**About this task**. Your copy should hold every record exactly and no images.

Stored dataset items

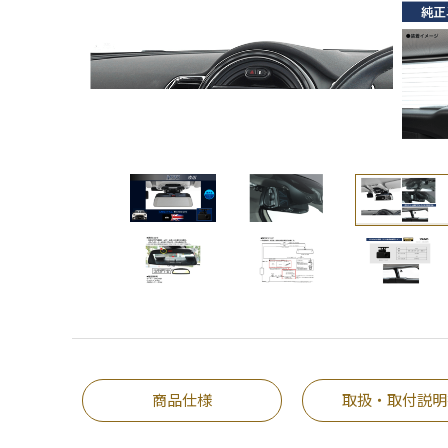
商品仕様
取扱・取付説明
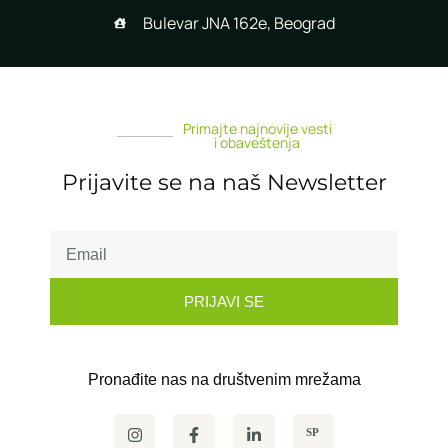
Bulevar JNA 162e, Beograd
Primajte najnovije vesti
i obaveštenja
Prijavite se na naš Newsletter
PRIJAVI SE
Pronađite nas na društvenim mrežama
SP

**Solved problem**.
商品仕様
取扱・取付説明
Bulevar JNA 162e, Beograd
Primajte najnovije vesti
i obaveštenja
Prijavite se na naš Newsletter
PRIJAVI SE
Pronađite nas na društvenim mrežama
SP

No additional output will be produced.